Simon was remembering, yes, in the midst of these tears and this horrible rising fear, this desperation to keep Corien close to him. He could not stop remembering.
He remembered Queen Rielle thrusting her infant daughter into his arms on the night of her death. He remembered her shadowed eyes sparking gold, and the sour charge to the air as the room burned bright behind him. He remembered Corien crying out in the queen’s rooms, the sound savage with grief. He remembered looking out into the night and summoning the threads that would carry him and the child safely to Borsvall.
And there was his father, gripping his head and stumbling onto the terrace outside the queen’s rooms. Toppling over the railing, falling fast to the ground below.
And there were the dark threads of time, gripping Simon, tearing at him. The pain of that, and of how for the first few weeks after arriving here, he had hardly known himself, had been more beast than boy. He had forgotten how to speak. He had run on all fours, bleeding and burned, screaming at nothing.
“And the child?” Corien crooned, caressing him still. “What happened to her?”

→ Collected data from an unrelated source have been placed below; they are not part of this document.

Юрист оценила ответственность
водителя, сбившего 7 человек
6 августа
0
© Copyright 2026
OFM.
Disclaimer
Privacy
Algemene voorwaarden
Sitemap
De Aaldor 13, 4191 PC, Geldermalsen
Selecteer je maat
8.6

“When I awoke here, she was gone.” Simon dug in his pocket for the scrap of blanket he carried there. Every time he slept, he buried his face in it. Sometimes he screamed into it. He bit down hard on it and tugged, rocking in the dark.
Corien considered that for a long moment. “She could be here. She could be anywhere. She could be nowhere.”
Simon swallowed hard. His heart pounded like hooves against rock. He was a stampede. He held so still that his thin body burned with tension.
“Yes, my lord,” he whispered.
“Then a marque will be useful. Even one whose magic is dead and gone.”
Then, Corien froze. Simon felt a shift in his mind, and then a sudden, hard stillness, as if something had lodged deep within him and would never move again.
Corien pulled away to stare at him, and the expression he wore now was so different from what had been there before that Simon quailed and tried to move.